Last year at this time I experienced some of the longest seconds of my life as I watched Nani slip and fall down our deck stairs. It was one of those horrifying slow motion moments. I can still hear the sound of her head hitting the exposed aggregate concrete pad below.

Nani has made an almost 100% recovery. The long-term damage is minimal all things considered. (Minimal if you don’t care if you get any sleep…her post concussive syndrome has resulted in even more frequent “nocturnal awakenings”). But seriously, she is mostly back to her old self and I am delighted and so very grateful to God.

Emergency situations are surreal for everyone, but autism can make the experience take on the feeling of a Saturday Night Live skit. It’s not just an emergency, it’s an emergency involving a person with some very unusual behaviors and quirks, with the need for some very unusual accommodations for those quirks.

Right now several of my friends and relatives are thinking I am referring to myself. And…perhaps I should be because I seem to have a knack for adding to the bizarre aspects of these events. I’ve also come to enjoy watching the responses of people I call “the uninitiated”, the people who are about to be brought into the world of Nani. So even in the midst of trauma I have a tongue in cheek inner dialogue going on in my head.

The whole event started with Nani swinging outside and it beginning to rain. (Remember rain?)  I went out to walk her inside. Holding her hand and leading her up the stairs, she drops one of the many small items she carries at all times. This odd assortment of things are as precious as fingers to Nani, dropping one elicits an immediate search and recovery response from her. She pulls her hand away and turns quickly, the stairs are wet and slippery, before I can react she is slipping and tumbling down the stairs. Horrified by the sight, I am also very aware that autism is about to make this a very unorthodox  and more difficult emergency.

After the fall Amanda lay absolutely still, face down. I was kneeling beside her knowing not to move her, but wondering if I could leave her long enough to get a phone. After 15 seconds or so she turns over, slowly stands up and begins to try to walk around. Does she understand might have a neck or spinal injury? NO! 
(My inner dialogue says clearly we need to do some work on her giving some thought to long-term consequences.)

I’m supporting her while she wanders and trying to assess her at the same time. She’s disoriented, unsteady, un-cooperative. 
(NOT a new symptom)
But oddly, very calm. (NEW symptom!) 
For a few minutes we are wandering around the back yard, blood streaming down her face, and from her nose and mouth.
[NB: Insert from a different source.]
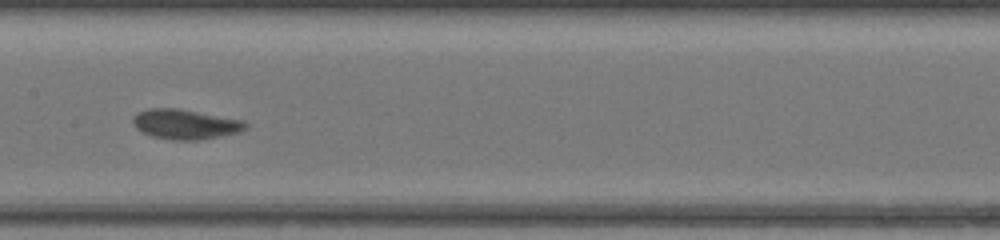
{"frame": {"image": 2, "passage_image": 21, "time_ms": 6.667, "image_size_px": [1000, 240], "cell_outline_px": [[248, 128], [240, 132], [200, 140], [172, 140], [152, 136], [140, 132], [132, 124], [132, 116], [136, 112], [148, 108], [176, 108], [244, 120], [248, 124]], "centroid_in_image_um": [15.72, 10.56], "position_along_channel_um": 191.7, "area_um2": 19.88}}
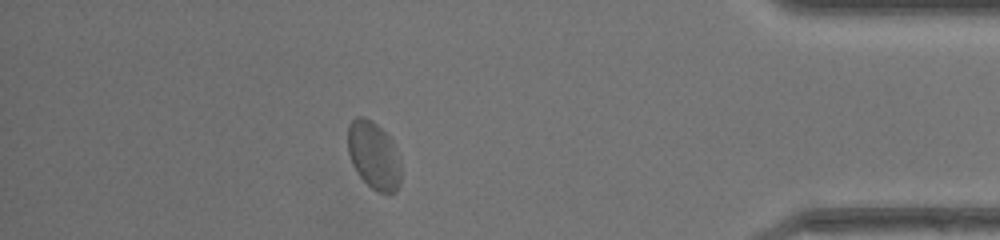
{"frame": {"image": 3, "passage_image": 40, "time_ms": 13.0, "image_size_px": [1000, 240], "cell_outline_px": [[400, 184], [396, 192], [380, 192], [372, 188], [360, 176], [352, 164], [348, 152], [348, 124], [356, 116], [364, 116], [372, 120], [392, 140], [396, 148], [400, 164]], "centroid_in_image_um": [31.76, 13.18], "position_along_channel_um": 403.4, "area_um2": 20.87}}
It’s raining, we are soaked. Finally, she allows me to lead her into the house. Once inside, she wants to lead again but I need a phone! After a few minutes I manage to grab a phone on one of our passes through the kitchen.

We’re walking, I’m still supporting her, trying to brainstorm on how to get her off her feet, and talking to EMS. While I’m on the phone to EMS, I get the idea to put her in the car because she’d feel safe there, would be seated and strapped in, wouldn’t fall again if she blacked out again or went into a seizure. It would be a good environment for EMS to take a look at her. Nani loves the car. It was brilliant.

EMS dispatch thought this was a bad idea, wanted me to encourage her lay on her bed.  I explain there is no chance she is going to do that. Again the dispatcher stresses that I need to encourage her to lay down. I assure the dispatcher that no amount of encouragement is going to get Nani prone. (Note to self: remember to teach Amanda about emergency treatment protocols for shock).

Into the car she goes.

Fire and EMS arrive in a minute or so. I explain her disabling conditions. They wanted to know if I thought she was in an altered state.  I explain that the very fact that Nani is letting them anywhere near her is clearly a sign of an altered state.

It’s quickly clear that she needs transport. EMS want to know whether I think she’ll get on a gurney and go into the ambulance. (I refrain from looking around and saying, “Oh, I didn’t realize you brought the national guard with you!) Instead, I explain that due to Nani’s  high anxiety level regarding medical care, all her exams take place under general anesthesia, and an anesthesia team sedates her in the parking lot her just to get her into the hospital. So no… she is not going to get on a gurney and ride in the ambulance without major sedation, altered state or not.

We talk for a moment about what sedatives work for her, EMS goes back to the ambulance to get a sedative. It’s still raining, I’m standing outside the car with 3 firemen who turn and look at me, glance down at my clothes.  One says, “Ummm, do you want to go get ready to go to the hospital? Maybe change your clothes?”  They seem a little awkward, but there is no time to ponder that. It’s a good idea, I’m sopping wet head to toe.

Once I’m inside I realize it was a REALLY good idea. I had been wearing a light weight WHITE linen shirt and pants, nude bra and panties. But thanks to the rain, NOW I am wearing a very sexy number which, except for all the blood camouflage pattern that Nani provided me, looks like I might have just come from a wet t-shirt contest. This I feared could lead them to question my understanding of reality.

The awkwardness is now making sense. Judging from the looks on their faces there really is no chance that I will one day be referred to as a cougar. One more dream dashed!

It’s funny the things you can learn during times of crisis.